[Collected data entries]

== == ==

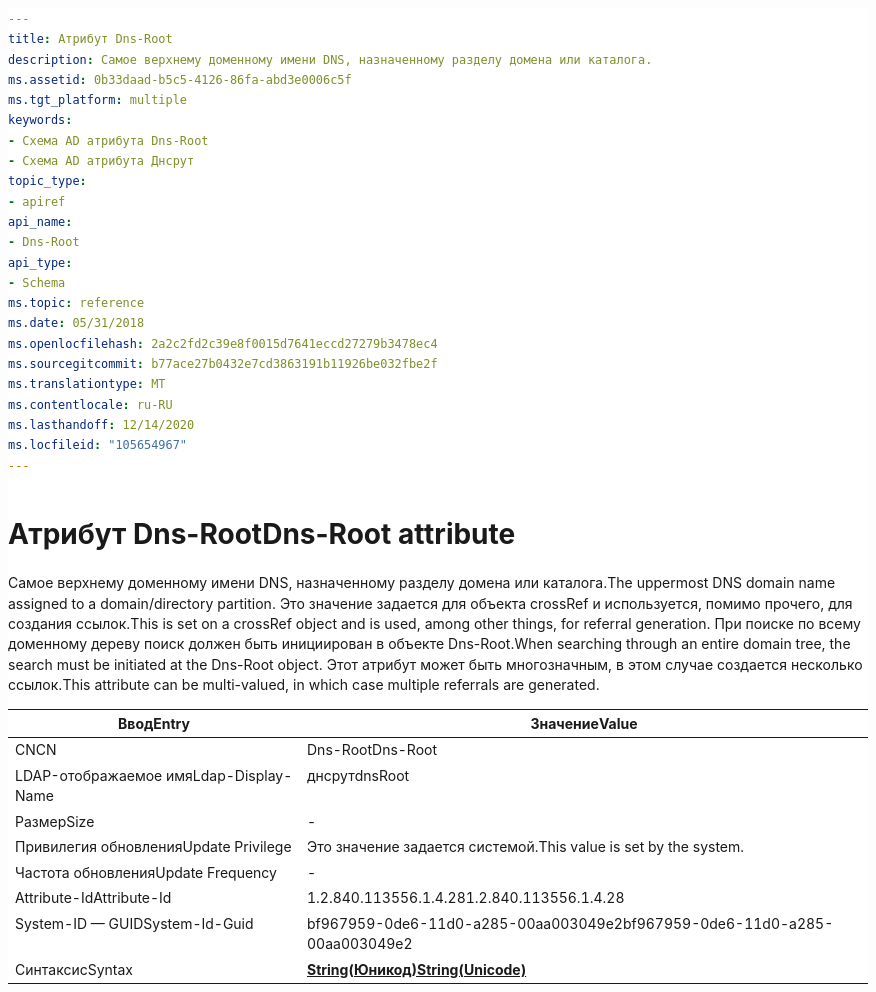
 ```yaml
---
title: Атрибут Dns-Root
description: Самое верхнему доменному имени DNS, назначенному разделу домена или каталога.
ms.assetid: 0b33daad-b5c5-4126-86fa-abd3e0006c5f
ms.tgt_platform: multiple
keywords:
- Схема AD атрибута Dns-Root
- Схема AD атрибута Днсрут
topic_type:
- apiref
api_name:
- Dns-Root
api_type:
- Schema
ms.topic: reference
ms.date: 05/31/2018
ms.openlocfilehash: 2a2c2fd2c39e8f0015d7641eccd27279b3478ec4
ms.sourcegitcommit: b77ace27b0432e7cd3863191b11926be032fbe2f
ms.translationtype: MT
ms.contentlocale: ru-RU
ms.lasthandoff: 12/14/2020
ms.locfileid: "105654967"
---
```

# <a name="dns-root-attribute"></a><span data-ttu-id="19c62-105">Атрибут Dns-Root</span><span class="sxs-lookup"><span data-stu-id="19c62-105">Dns-Root attribute</span></span>

<span data-ttu-id="19c62-106">Самое верхнему доменному имени DNS, назначенному разделу домена или каталога.</span><span class="sxs-lookup"><span data-stu-id="19c62-106">The uppermost DNS domain name assigned to a domain/directory partition.</span></span> <span data-ttu-id="19c62-107">Это значение задается для объекта crossRef и используется, помимо прочего, для создания ссылок.</span><span class="sxs-lookup"><span data-stu-id="19c62-107">This is set on a crossRef object and is used, among other things, for referral generation.</span></span> <span data-ttu-id="19c62-108">При поиске по всему доменному дереву поиск должен быть инициирован в объекте Dns-Root.</span><span class="sxs-lookup"><span data-stu-id="19c62-108">When searching through an entire domain tree, the search must be initiated at the Dns-Root object.</span></span> <span data-ttu-id="19c62-109">Этот атрибут может быть многозначным, в этом случае создается несколько ссылок.</span><span class="sxs-lookup"><span data-stu-id="19c62-109">This attribute can be multi-valued, in which case multiple referrals are generated.</span></span>



| <span data-ttu-id="19c62-110">Ввод</span><span class="sxs-lookup"><span data-stu-id="19c62-110">Entry</span></span> | <span data-ttu-id="19c62-111">Значение</span><span class="sxs-lookup"><span data-stu-id="19c62-111">Value</span></span> |
|-------------------|---------------------------------------------|
| <span data-ttu-id="19c62-112">CN</span><span class="sxs-lookup"><span data-stu-id="19c62-112">CN</span></span>                | <span data-ttu-id="19c62-113">Dns-Root</span><span class="sxs-lookup"><span data-stu-id="19c62-113">Dns-Root</span></span>                                    |
| <span data-ttu-id="19c62-114">LDAP-отображаемое имя</span><span class="sxs-lookup"><span data-stu-id="19c62-114">Ldap-Display-Name</span></span> | <span data-ttu-id="19c62-115">днсрут</span><span class="sxs-lookup"><span data-stu-id="19c62-115">dnsRoot</span></span>                                     |
| <span data-ttu-id="19c62-116">Размер</span><span class="sxs-lookup"><span data-stu-id="19c62-116">Size</span></span>              | \-                                          |
| <span data-ttu-id="19c62-117">Привилегия обновления</span><span class="sxs-lookup"><span data-stu-id="19c62-117">Update Privilege</span></span>  | <span data-ttu-id="19c62-118">Это значение задается системой.</span><span class="sxs-lookup"><span data-stu-id="19c62-118">This value is set by the system.</span></span>            |
| <span data-ttu-id="19c62-119">Частота обновления</span><span class="sxs-lookup"><span data-stu-id="19c62-119">Update Frequency</span></span>  | \-                                          |
| <span data-ttu-id="19c62-120">Attribute-Id</span><span class="sxs-lookup"><span data-stu-id="19c62-120">Attribute-Id</span></span>      | <span data-ttu-id="19c62-121">1.2.840.113556.1.4.28</span><span class="sxs-lookup"><span data-stu-id="19c62-121">1.2.840.113556.1.4.28</span></span>                       |
| <span data-ttu-id="19c62-122">System-ID — GUID</span><span class="sxs-lookup"><span data-stu-id="19c62-122">System-Id-Guid</span></span>    | <span data-ttu-id="19c62-123">bf967959-0de6-11d0-a285-00aa003049e2</span><span class="sxs-lookup"><span data-stu-id="19c62-123">bf967959-0de6-11d0-a285-00aa003049e2</span></span>        |
| <span data-ttu-id="19c62-124">Синтаксис</span><span class="sxs-lookup"><span data-stu-id="19c62-124">Syntax</span></span>            | [<span data-ttu-id="19c62-125">**String(Юникод)**</span><span class="sxs-lookup"><span data-stu-id="19c62-125">**String(Unicode)**</span></span>](s-string-unicode.md) |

== == ==

Return the entries exactly as given. Do not include pictures.

 ```yaml
---
title: Атрибут Dns-Root
description: Самое верхнему доменному имени DNS, назначенному разделу домена или каталога.
ms.assetid: 0b33daad-b5c5-4126-86fa-abd3e0006c5f
ms.tgt_platform: multiple
keywords:
- Схема AD атрибута Dns-Root
- Схема AD атрибута Днсрут
topic_type:
- apiref
api_name:
- Dns-Root
api_type:
- Schema
ms.topic: reference
ms.date: 05/31/2018
ms.openlocfilehash: 2a2c2fd2c39e8f0015d7641eccd27279b3478ec4
ms.sourcegitcommit: b77ace27b0432e7cd3863191b11926be032fbe2f
ms.translationtype: MT
ms.contentlocale: ru-RU
ms.lasthandoff: 12/14/2020
ms.locfileid: "105654967"
---
```

# <a name="dns-root-attribute"></a><span data-ttu-id="19c62-105">Атрибут Dns-Root</span><span class="sxs-lookup"><span data-stu-id="19c62-105">Dns-Root attribute</span></span>

<span data-ttu-id="19c62-106">Самое верхнему доменному имени DNS, назначенному разделу домена или каталога.</span><span class="sxs-lookup"><span data-stu-id="19c62-106">The uppermost DNS domain name assigned to a domain/directory partition.</span></span> <span data-ttu-id="19c62-107">Это значение задается для объекта crossRef и используется, помимо прочего, для создания ссылок.</span><span class="sxs-lookup"><span data-stu-id="19c62-107">This is set on a crossRef object and is used, among other things, for referral generation.</span></span> <span data-ttu-id="19c62-108">При поиске по всему доменному дереву поиск должен быть инициирован в объекте Dns-Root.</span><span class="sxs-lookup"><span data-stu-id="19c62-108">When searching through an entire domain tree, the search must be initiated at the Dns-Root object.</span></span> <span data-ttu-id="19c62-109">Этот атрибут может быть многозначным, в этом случае создается несколько ссылок.</span><span class="sxs-lookup"><span data-stu-id="19c62-109">This attribute can be multi-valued, in which case multiple referrals are generated.</span></span>



| <span data-ttu-id="19c62-110">Ввод</span><span class="sxs-lookup"><span data-stu-id="19c62-110">Entry</span></span> | <span data-ttu-id="19c62-111">Значение</span><span class="sxs-lookup"><span data-stu-id="19c62-111">Value</span></span> |
|-------------------|---------------------------------------------|
| <span data-ttu-id="19c62-112">CN</span><span class="sxs-lookup"><span data-stu-id="19c62-112">CN</span></span>                | <span data-ttu-id="19c62-113">Dns-Root</span><span class="sxs-lookup"><span data-stu-id="19c62-113">Dns-Root</span></span>                                    |
| <span data-ttu-id="19c62-114">LDAP-отображаемое имя</span><span class="sxs-lookup"><span data-stu-id="19c62-114">Ldap-Display-Name</span></span> | <span data-ttu-id="19c62-115">днсрут</span><span class="sxs-lookup"><span data-stu-id="19c62-115">dnsRoot</span></span>                                     |
| <span data-ttu-id="19c62-116">Размер</span><span class="sxs-lookup"><span data-stu-id="19c62-116">Size</span></span>              | \-                                          |
| <span data-ttu-id="19c62-117">Привилегия обновления</span><span class="sxs-lookup"><span data-stu-id="19c62-117">Update Privilege</span></span>  | <span data-ttu-id="19c62-118">Это значение задается системой.</span><span class="sxs-lookup"><span data-stu-id="19c62-118">This value is set by the system.</span></span>            |
| <span data-ttu-id="19c62-119">Частота обновления</span><span class="sxs-lookup"><span data-stu-id="19c62-119">Update Frequency</span></span>  | \-                                          |
| <span data-ttu-id="19c62-120">Attribute-Id</span><span class="sxs-lookup"><span data-stu-id="19c62-120">Attribute-Id</span></span>      | <span data-ttu-id="19c62-121">1.2.840.113556.1.4.28</span><span class="sxs-lookup"><span data-stu-id="19c62-121">1.2.840.113556.1.4.28</span></span>                       |
| <span data-ttu-id="19c62-122">System-ID — GUID</span><span class="sxs-lookup"><span data-stu-id="19c62-122">System-Id-Guid</span></span>    | <span data-ttu-id="19c62-123">bf967959-0de6-11d0-a285-00aa003049e2</span><span class="sxs-lookup"><span data-stu-id="19c62-123">bf967959-0de6-11d0-a285-00aa003049e2</span></span>        |
| <span data-ttu-id="19c62-124">Синтаксис</span><span class="sxs-lookup"><span data-stu-id="19c62-124">Syntax</span></span>            | [<span data-ttu-id="19c62-125">**String(Юникод)**</span><span class="sxs-lookup"><span data-stu-id="19c62-125">**String(Unicode)**</span></span>](s-string-unicode.md) |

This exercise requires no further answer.